In this proceeding the son has cited the widow to show cause why letters on the estate of his father should not be granted to him. On the return day of the citation, the petitioner's attorney informed the court that the widow is presently confined to jail on a charge of homicide relating to the death of her husband and that she has pleaded not guilty by reason of insanity. In addition, there is a letter in the file addressed to the court from the widow, dated September 1, 1968, in which she refers to her present situation and asks for a slight postponement of any action in this matter until she can speak with a lawyer in whom apparently she has confidence, even though she admits she is presently represented in the criminal matter by an attorney.
SCPA 1003 requires service of process on every eligible distributee who has a right to administration prior to or equal to that of the petitioner and who has not renounced. Since the surviving spouse has the highest priority to letters of administration (SCPA 1001, subd. 1, par. [a]), she was required to be cited by her son. In addition, because she is presently confined as a prisoner and has failed to appear under circumstances which the court finds are due to her confinement in a penal institution, she is a person under disability (SCPA 103, subd. 37, par. [e]). There being no appearance on her behalf, the court is now required to appoint a guardian ad litem for her to protect her interests (SCPA 403, subd. 2). Such appointment will be made immediately by the court. Since the petitioner has stressed the urgency of the matter because of the needs of two infant children of tender age, it may be advisable that pending the report of the guardian ad litem and the outcome of any necessary hearing, he obtain temporary letters of administration.
A brief review of some of the cases clearly presents the problems faced by the court. In Matter of Briggs (171 App. Div. 52), the Appellate Division criticized the Surrogate for his refusal to inquire into the widow's fitness for letters where she had been charged with murder and quoted the following statement of the Surrogate at page 55: "'I will hold I will not compel this proponent to meet the charge of murder in this civil action unless I am compelled to do so by higher authority'". In the Briggs case, the court said at page 54: "It would be a scandal upon our system of jurisprudence and bring our laws into ridicule and contempt if a person proven to have murdered her husband should be invested by the law with the legal right to administer [the estate]". In Matter of Bobula (19 N.Y.2d 818, 819), a similar situation was remanded to the Surrogate's Court to determine "whether the killing herein occurred under circumstances which would exculpate the killer from criminal liability, e.g., if he were insane." Since the court has been informed that there is a defense of insanity in the criminal matter, it may be a relevant circumstance to any required hearing in this court. As above indicated, however, before embarking on such a full-scale inquiry, it may be in the best interests of all concerned, especially the infants, that for the present temporary letters issue to the petitioner in order that the administration of this estate proceed without delay. In the interim, it may be that the criminal matter will have resolved itself one way or another, thereby avoiding the necessity of an extended inquiry into the widow's criminal culpability. Accordingly temporary letters of administration will issue to the petitioner upon his qualifying according to law.
- - -
> [Using the information]:
a: Answer these questions about the court decision, using only what it states:
(i) On what date was the widow's letter to the court written?
(ii) Which statutory provision requires the court to appoint a guardian ad litem for the widow?
(iii) What does the court order to issue to the petitioner, and on what condition?
b: List every SCPA provision that the court decision cites, including any subdivision and paragraph given.
c: Repeat word for word the passage of the court decision between "In this proceeding" and "by an attorney.", inclusive.
- - -
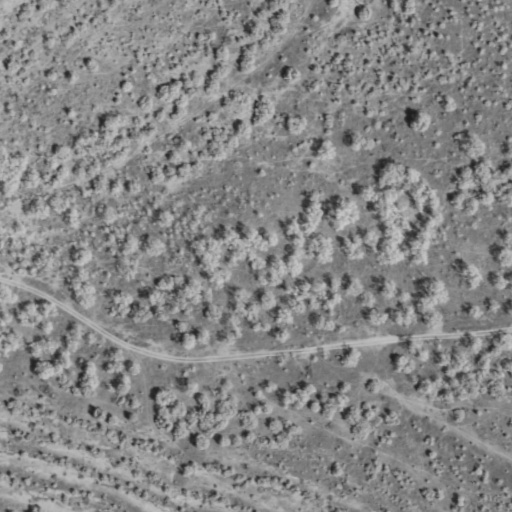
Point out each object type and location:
road: (251, 331)
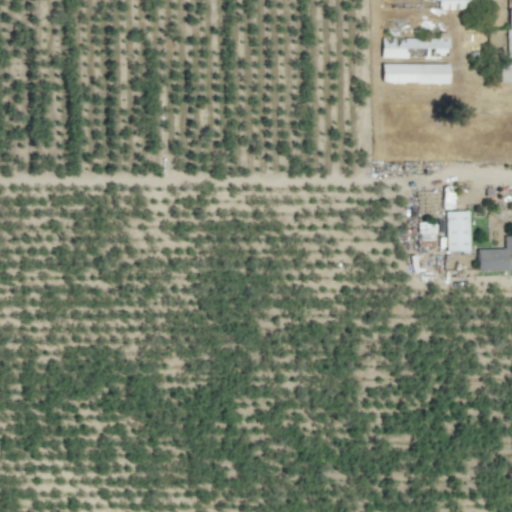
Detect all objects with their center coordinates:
building: (458, 4)
building: (412, 47)
building: (507, 51)
building: (413, 73)
building: (455, 231)
building: (425, 234)
building: (495, 256)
- - -
> [Responses to the exercise]:
a:
(i) September 1, 1968.
(ii) SCPA 403, subd. 2.
(iii) Temporary letters of administration will issue to the petitioner once he qualifies according to law.

b:
SCPA 1003
SCPA 1001, subd. 1, par. [a]
SCPA 103, subd. 37, par. [e]
SCPA 403, subd. 2

c:
In this proceeding the son has cited the widow to show cause why letters on the estate of his father should not be granted to him. On the return day of the citation, the petitioner's attorney informed the court that the widow is presently confined to jail on a charge of homicide relating to the death of her husband and that she has pleaded not guilty by reason of insanity. In addition, there is a letter in the file addressed to the court from the widow, dated September 1, 1968, in which she refers to her present situation and asks for a slight postponement of any action in this matter until she can speak with a lawyer in whom apparently she has confidence, even though she admits she is presently represented in the criminal matter by an attorney.